Extracted records
————————
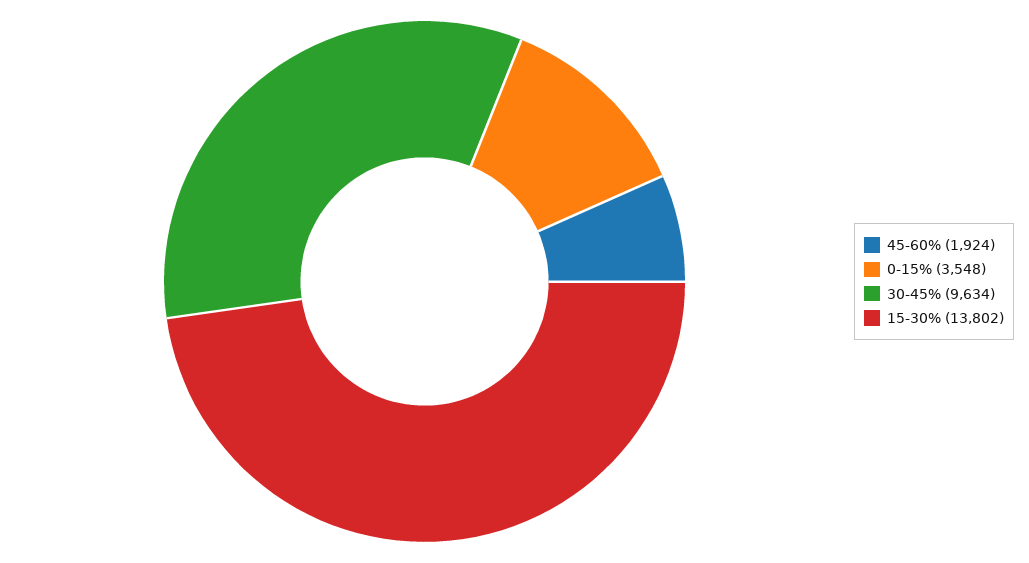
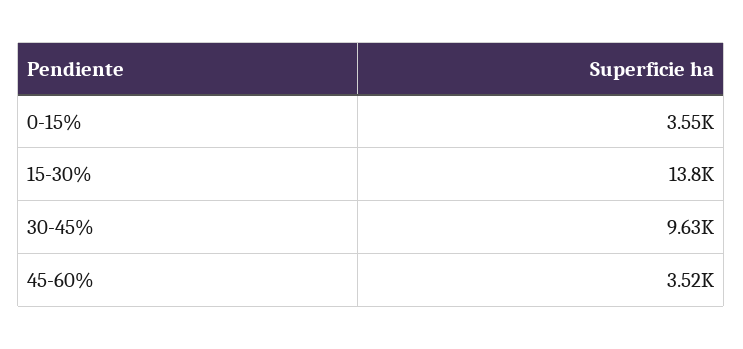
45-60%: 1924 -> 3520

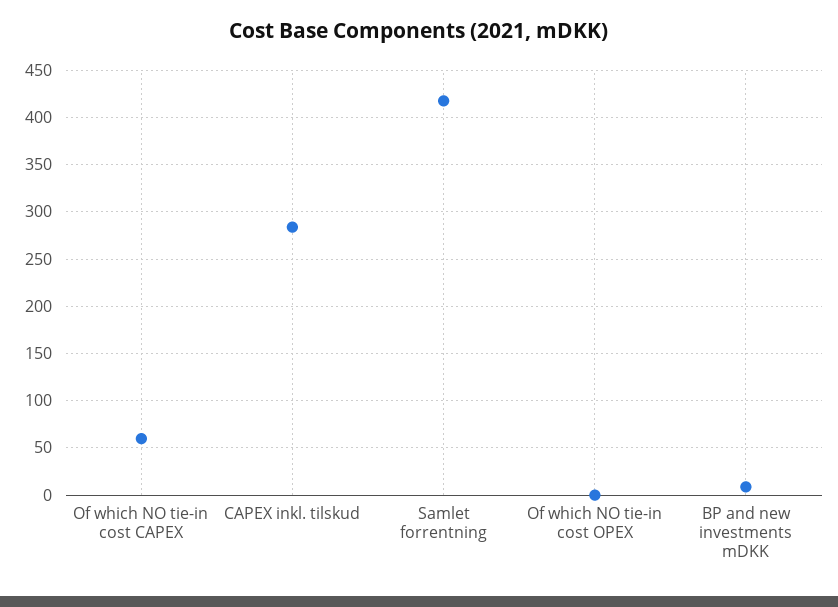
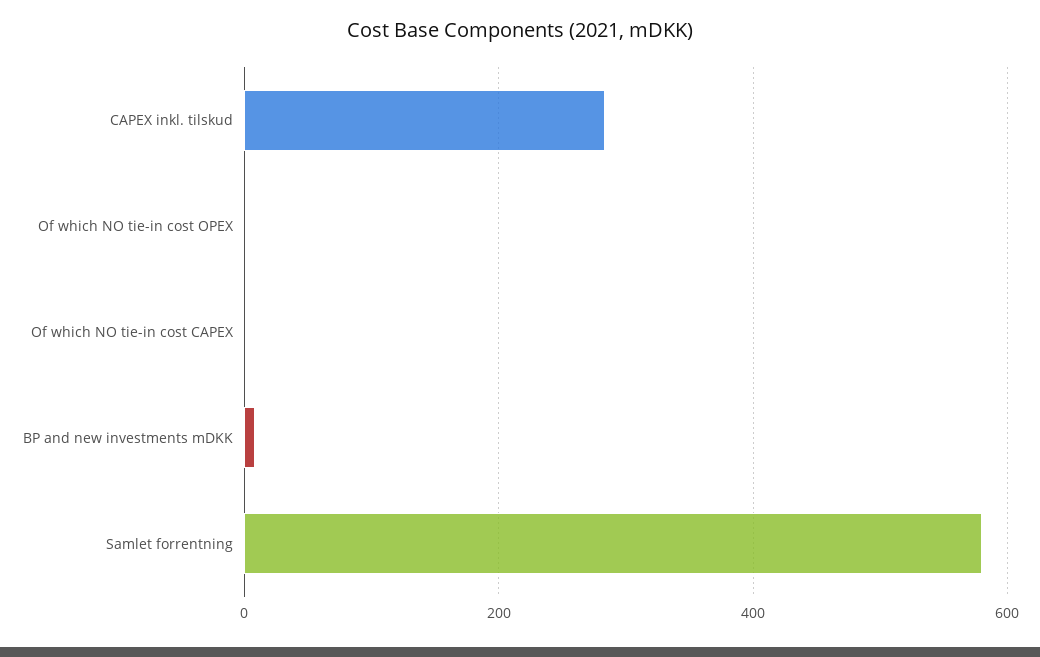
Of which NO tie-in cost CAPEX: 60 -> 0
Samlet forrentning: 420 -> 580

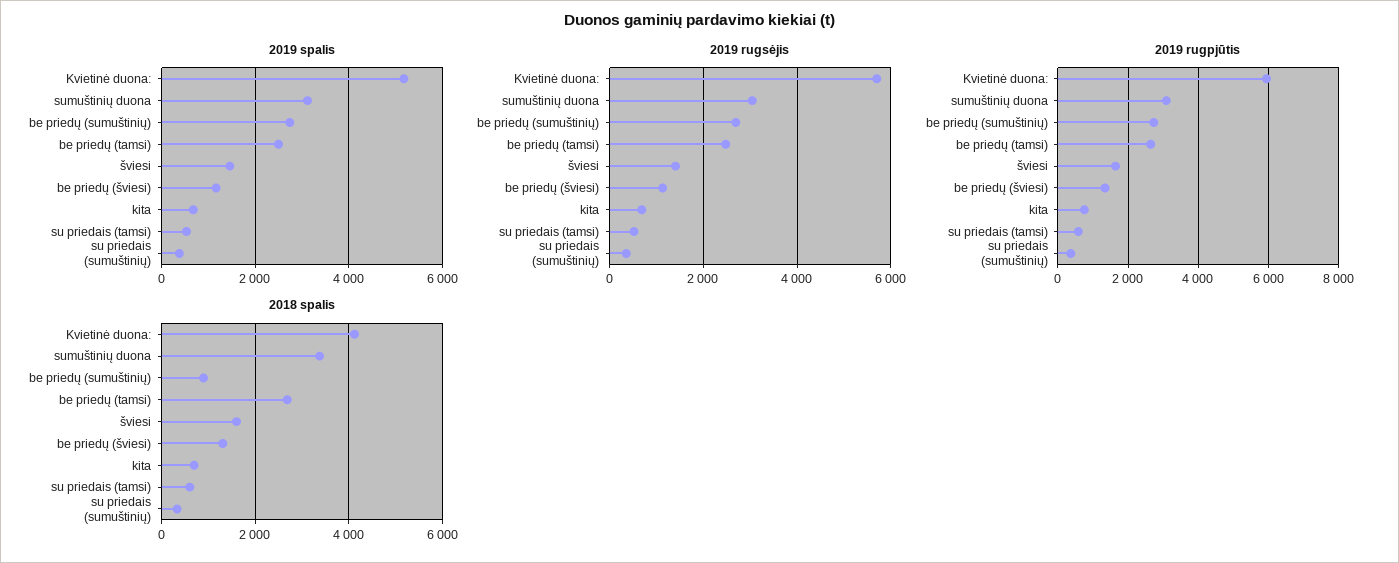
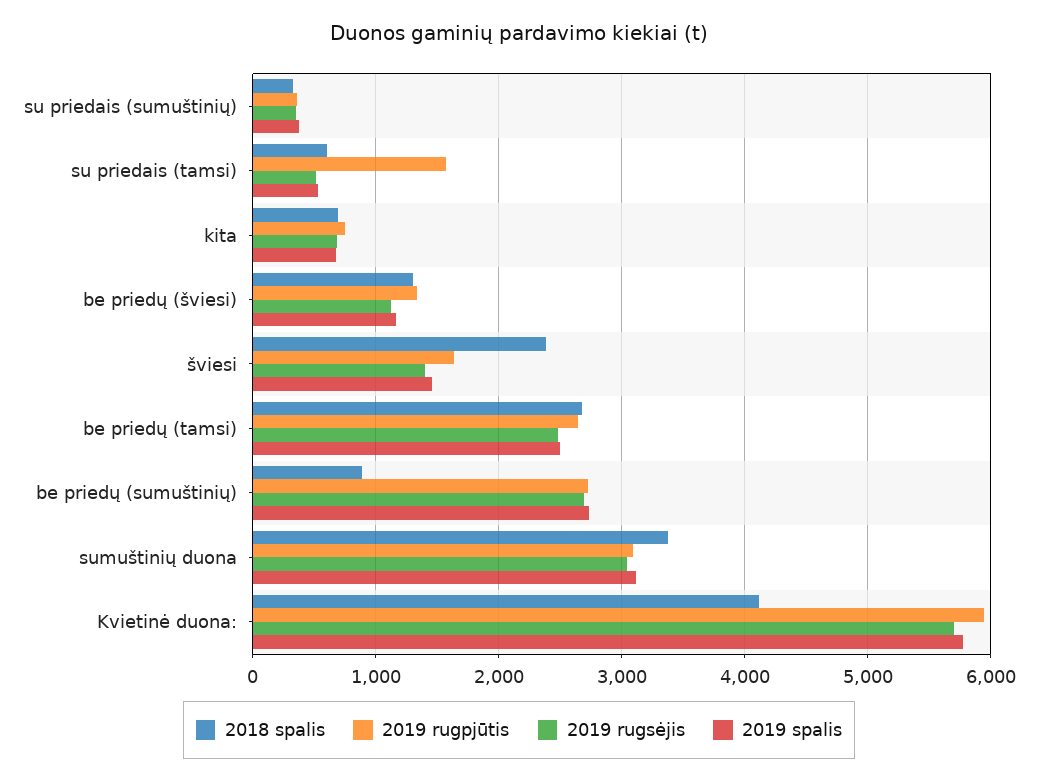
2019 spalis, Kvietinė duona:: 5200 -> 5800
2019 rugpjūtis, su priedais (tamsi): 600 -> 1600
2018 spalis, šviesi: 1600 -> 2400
————————
* ASSIGNED TASK: Using the records, find how many lines include the string "spalis" and report that number alone.

* RESULT: 2